Lorenzo Fontanesi, una dei più grandi allevatori della bassa reggiana nonché presidente di Opas, l'organizzazione dei produttori allevatori suini, suggerisce un ritorno al passato: «Personalmente ho scelto di allevare solo razze italiane. Gli ibridi hanno carni più magre e uno spessore di grasso inferiore ai due centimetri previsti dal disciplinare. Altro aspetto fondamentale è elevare da nove a dieci mesi l'età minima per la macellazione. Adottando questi accorgimenti la qualità del prosciutto crescerebbe in modo esponenziale. Favorendo, di conseguenza, i consumi».

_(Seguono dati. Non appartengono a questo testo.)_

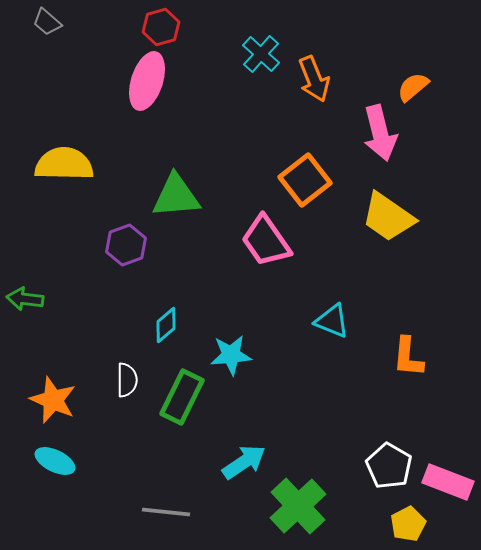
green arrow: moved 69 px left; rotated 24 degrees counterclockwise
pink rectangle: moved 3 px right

Altro tema rimasto in sospeso è la possibilità da parte degli stagionatori di conservare nei loro impianti dei prosciutti di provenienza straniera che nulla hanno a che fare con quello del Consorzio. In Italia si stagionano 35 milioni di prosciutti crudi ma solo 11,5 milioni (9 milioni Parma e 2,5 San Daniele) sono Dop. Le denominazioni delle altre cosce di maiale sono le più svariate e ingannevoli, come per esempio il "prosciutto di montagna". La Coldiretti sostiene «che due prosciutti su tre che il consumatore porta in tavola sono italiani di nome e non di fatto».